Because of this, Moran decided to create the restaurant and catering businesses where the underlying motivation was to employ those people for whom the organization could not find placement. He decided on a burger bistro because he felt that a burger and pizza business would be a great way for the patients to get experience and also would attract the recovery community as customers. The businesses have been open for about a year and a half.

The main idea for these vocational options, according to Wilmes, is to “give patients the reinforced idea that they can be part of a normal lifestyle and can reintegrate into the community in a healthy way.”

Although this is an important piece of the recovery journey, the patients aren’t pushed into the working world right away. After going through the partial hospitalization program (PHP) and progressing to the intensive outpatient program (IOP) level of care, they will need less intensive care and the clinical activities will be lessened. At that time, the staff feels it is important for patients to return to the community in a working environment, explains Wilmes, who is also director of utilization review.
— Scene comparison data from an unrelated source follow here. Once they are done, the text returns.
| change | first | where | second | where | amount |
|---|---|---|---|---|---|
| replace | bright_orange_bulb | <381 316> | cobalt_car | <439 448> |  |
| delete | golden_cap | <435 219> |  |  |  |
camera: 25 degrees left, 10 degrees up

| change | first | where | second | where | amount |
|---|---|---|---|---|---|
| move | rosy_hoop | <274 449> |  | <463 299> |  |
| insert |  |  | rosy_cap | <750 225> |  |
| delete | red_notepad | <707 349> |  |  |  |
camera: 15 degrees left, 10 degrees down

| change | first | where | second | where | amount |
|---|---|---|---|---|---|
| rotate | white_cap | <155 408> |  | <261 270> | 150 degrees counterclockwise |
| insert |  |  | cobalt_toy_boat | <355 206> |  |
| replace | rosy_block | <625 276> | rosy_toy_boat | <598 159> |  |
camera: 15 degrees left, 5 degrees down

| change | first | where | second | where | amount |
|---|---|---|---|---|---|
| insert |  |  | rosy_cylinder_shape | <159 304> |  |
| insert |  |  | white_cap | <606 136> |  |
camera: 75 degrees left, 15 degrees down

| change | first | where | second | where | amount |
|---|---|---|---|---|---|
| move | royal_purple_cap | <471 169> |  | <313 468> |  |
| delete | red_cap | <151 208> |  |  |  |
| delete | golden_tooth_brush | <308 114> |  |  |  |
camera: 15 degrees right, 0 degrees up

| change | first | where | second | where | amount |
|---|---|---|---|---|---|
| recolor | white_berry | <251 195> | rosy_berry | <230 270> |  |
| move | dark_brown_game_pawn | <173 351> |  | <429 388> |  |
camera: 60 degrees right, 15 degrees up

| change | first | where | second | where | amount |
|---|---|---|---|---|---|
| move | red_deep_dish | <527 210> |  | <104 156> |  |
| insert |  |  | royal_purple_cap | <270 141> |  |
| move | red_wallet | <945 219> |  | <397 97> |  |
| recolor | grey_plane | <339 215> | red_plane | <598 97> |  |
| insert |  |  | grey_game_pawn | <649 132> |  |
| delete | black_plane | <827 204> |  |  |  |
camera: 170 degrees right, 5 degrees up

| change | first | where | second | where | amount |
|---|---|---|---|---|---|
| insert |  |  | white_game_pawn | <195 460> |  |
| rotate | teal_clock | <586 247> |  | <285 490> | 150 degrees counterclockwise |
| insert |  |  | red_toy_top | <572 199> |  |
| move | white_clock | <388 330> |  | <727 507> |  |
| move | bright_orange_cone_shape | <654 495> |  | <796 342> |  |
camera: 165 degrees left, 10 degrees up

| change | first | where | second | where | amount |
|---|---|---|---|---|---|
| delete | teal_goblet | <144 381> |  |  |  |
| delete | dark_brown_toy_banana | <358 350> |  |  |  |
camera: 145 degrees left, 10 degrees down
The important part of the process is to maintain close contact with the patients throughout their treatment program and take the time to individualize each person’s plan. For example, when the counselors notice that the workplace is causing too much stress or detect that the patient is regressing in any way, certain built-in luxuries of an in-house exist – the opportunity to limit work hours, change work roles, bring the patient into a higher level of care, etc.

Even though the restaurant and catering business are connected to the treatment facility, that doesn’t mean patients automatically get a job. Schettino meets with the general manager once a week to learn about the positions available and discuss who might be able to fill those positions. Patients are assessed in order to find out which position would be the best fit – a server, cook, dishwasher, pizza line, etc. – and the patients visit the business for an interview with the manager. “They know the job isn’t really given to them, but that they have to earn it through the skills they’ve learned in the group,” says Schettino.

After the patients get jobs, they are then required to go through the training process as any other employee of a business would. The majority of the people employed at the two businesses are in recovery, either on their own path of recovery or former/current patients of Wellington Retreat. The manager of the restaurant understands the nature of her employees, as she has identified as a person in recovery (although not a former Wellington Retreat patient).

Moran’s Italian Burger Bistro offers wood-burning brick oven pizza, burgers and other menu options. But as far as drink options go, there is no alcohol in the restaurant so as not to tempt those in recovery from alcoholism.

As far as moving the patients out of the restaurant/catering business and to the next step in their professional career, Schettino says it depends on the individual. One person has been working with the catering company for the last seven months and Wellington Retreat has no desire to move him out quickly. He explains that patients will usually want to progress to find other opportunities or the staff will assist them in finding other employment. “We don’t look to fire or get rid of anyone until they are ready to make that move on their own,” Schettino adds.